(Set tasks):
a. Please duplicate the stretch of the memory problem statement from "Print to stdout" through "of this subsequence.".
b. In the memory problem statement, list each thing that the sentence beginning "More formally, you are given" says you are given.

Longest Stable Memory Period

This problem requires you to analyze a sequence of memory usage values to determine the longest continuous subarray in which each value does not exceed a specified threshold.

More formally, you are given an integer \(n\) denoting the number of memory usage values, an integer \(t\) representing the threshold, and a sequence \(a_1, a_2, \ldots, a_n\). You are to find indices \(i\) and \(L\) such that the subarray \(a_i, a_{i+1}, \ldots, a_{i+L-1}\) satisfies \(a_j \le t\) for all \(j = i, i+1, \ldots, i+L-1\) and \(L\) is maximized. The answer should report the starting index (1-indexed) and the length \(L\) of this subarray. If no such element exists then the length is 0 and the starting index is defined to be 1.

inputFormat

The input is given from stdin and consists of two lines:

• The first line contains two space-separated integers \(n\) and \(t\), where \(n\) is the number of memory usage measurements and \(t\) is the threshold.
• The second line contains \(n\) space-separated integers representing the memory usage values.

You can assume that \(1 \le n \le 10^5\) and the values are integers.

outputFormat

Print to stdout two integers separated by a space: the 1-indexed starting position of the longest contiguous subsequence where each memory usage is at most \(t\), and the length of this subsequence.

If there is no memory usage value within the threshold, output should be "1 0".

5 4
1 2 3 4 5

1 4

(Information provided):
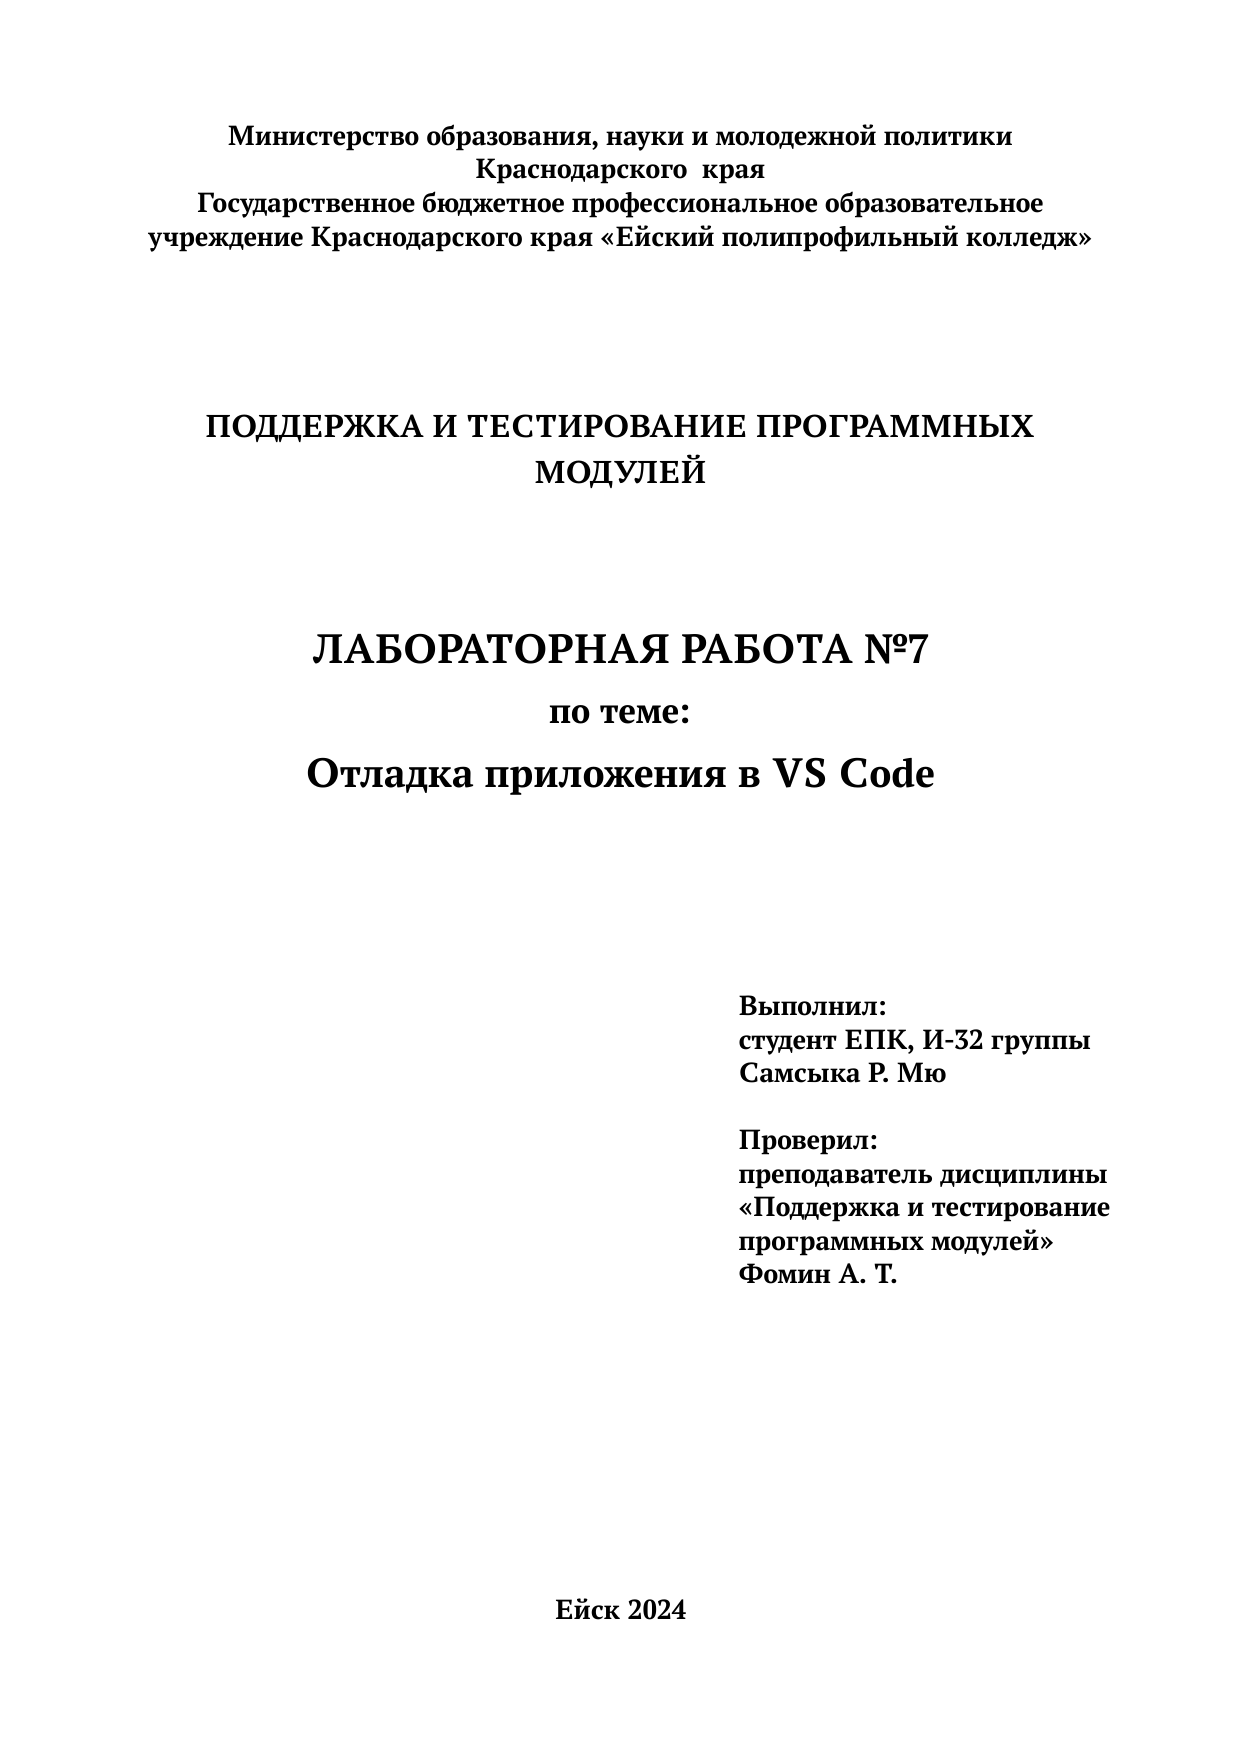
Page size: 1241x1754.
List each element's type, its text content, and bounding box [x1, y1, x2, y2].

text преподаватель дисциплины «Поддержка и тестирование программных модулей» [738, 1156, 1122, 1257]
text Самсыка Р. Мю [738, 1055, 1122, 1089]
text Ейск 2024 [118, 1592, 1122, 1626]
text студент ЕПК, И-32 группы [738, 1022, 1122, 1055]
text Выполнил: [738, 988, 1122, 1022]
text Проверил: [738, 1122, 1122, 1156]
text Краснодарского края [118, 152, 1122, 185]
text ПОДДЕРЖКА И ТЕСТИРОВАНИЕ ПРОГРАММНЫХ МОДУЛЕЙ [118, 406, 1122, 491]
text по теме: [118, 688, 1122, 732]
text Фомин А. Т. [738, 1257, 1122, 1290]
subtitle Отладка приложения в VS Code [118, 747, 1122, 797]
text ЛАБОРАТОРНАЯ РАБОТА №7 [118, 623, 1122, 673]
text Государственное бюджетное профессиональное образовательное учреждение Краснодарского края «Ейский полипрофильный колледж» [118, 185, 1122, 252]
text Министерство образования, науки и молодежной политики [118, 118, 1122, 152]
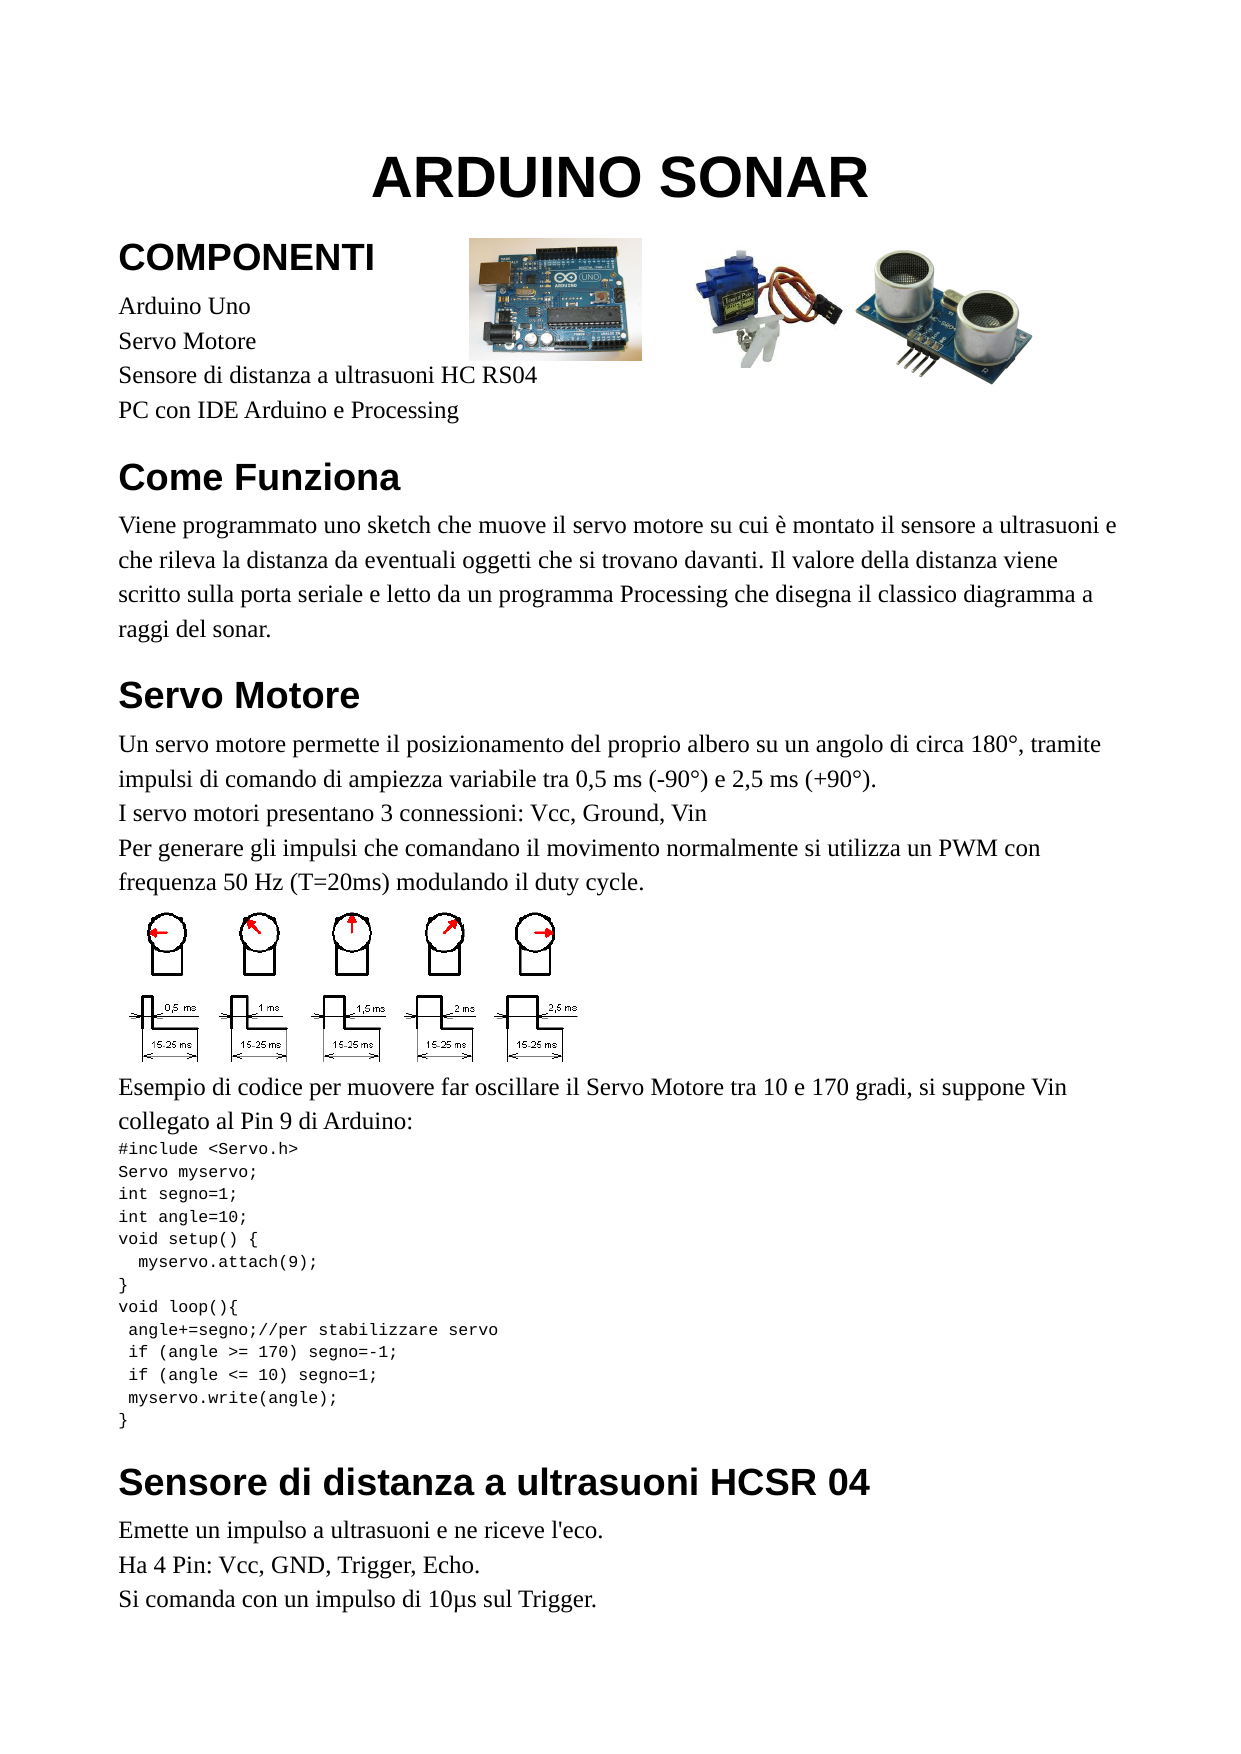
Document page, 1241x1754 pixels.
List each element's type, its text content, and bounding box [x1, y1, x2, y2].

text Arduino Uno [118, 291, 469, 320]
text myservo.attach(9); [118, 1253, 1122, 1272]
text } [118, 1276, 1122, 1295]
text if (angle >= 170) segno=-1; [118, 1344, 1122, 1363]
text [642, 291, 694, 320]
subtitle COMPONENTI [118, 235, 1122, 279]
text I servo motori presentano 3 connessioni: Vcc, Ground, Vin [118, 798, 1122, 827]
text Esempio di codice per muovere far oscillare il Servo Motore tra 10 e 170 gradi, si suppone Vin collegato al Pin 9 di Arduino: [118, 902, 1122, 1135]
text int angle=10; [118, 1208, 1122, 1227]
text if (angle <= 10) segno=1; [118, 1367, 1122, 1385]
text [642, 326, 694, 354]
text void setup() { [118, 1231, 1122, 1250]
text [1034, 291, 1122, 320]
text angle+=segno;//per stabilizzare servo [118, 1321, 1122, 1340]
picture [126, 903, 578, 1066]
text Viene programmato uno sketch che muove il servo motore su cui è montato il sensore a ultrasuoni e che rileva la distanza da eventuali oggetti che si trovano davanti. Il valore della distanza viene scritto sulla porta seriale e letto da un programma Processing che disegna il classico diagramma a raggi del sonar. [118, 510, 1122, 643]
text [1034, 326, 1122, 354]
subtitle Servo Motore [118, 673, 1122, 717]
picture [694, 241, 845, 368]
text Servo Motore [118, 326, 469, 354]
text Un servo motore permette il posizionamento del proprio albero su un angolo di circa 180°, tramite impulsi di comando di ampiezza variabile tra 0,5 ms (-90°) e 2,5 ms (+90°). [118, 729, 1122, 793]
text PC con IDE Arduino e Processing [118, 395, 1122, 423]
text Per generare gli impulsi che comandano il movimento normalmente si utilizza un PWM con frequenza 50 Hz (T=20ms) modulando il duty cycle. [118, 833, 1122, 896]
text int segno=1; [118, 1186, 1122, 1204]
subtitle Sensore di distanza a ultrasuoni HCSR 04 [118, 1459, 1122, 1503]
text Ha 4 Pin: Vcc, GND, Trigger, Echo. [118, 1550, 1122, 1579]
subtitle Come Funziona [118, 454, 1122, 498]
picture [854, 248, 1034, 386]
text [845, 326, 854, 354]
title ARDUINO SONAR [118, 143, 1122, 210]
text [845, 291, 854, 320]
picture [469, 238, 642, 361]
text void loop(){ [118, 1299, 1122, 1318]
text } [118, 1412, 1122, 1431]
text Servo myservo; [118, 1163, 1122, 1182]
text #include <Servo.h> [118, 1141, 1122, 1159]
text Si comanda con un impulso di 10µs sul Trigger. [118, 1584, 1122, 1613]
text Sensore di distanza a ultrasuoni HC RS04 [118, 360, 1122, 389]
text myservo.write(angle); [118, 1389, 1122, 1408]
text Emette un impulso a ultrasuoni e ne riceve l'eco. [118, 1516, 1122, 1544]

(Responses in order):
a.
Print to stdout two integers separated by a space: the 1-indexed starting position of the longest contiguous subsequence where each memory usage is at most \(t\), and the length of this subsequence.

b.
- An integer n, the number of memory usage values
- An integer t, the threshold
- A sequence a_1, a_2, …, a_n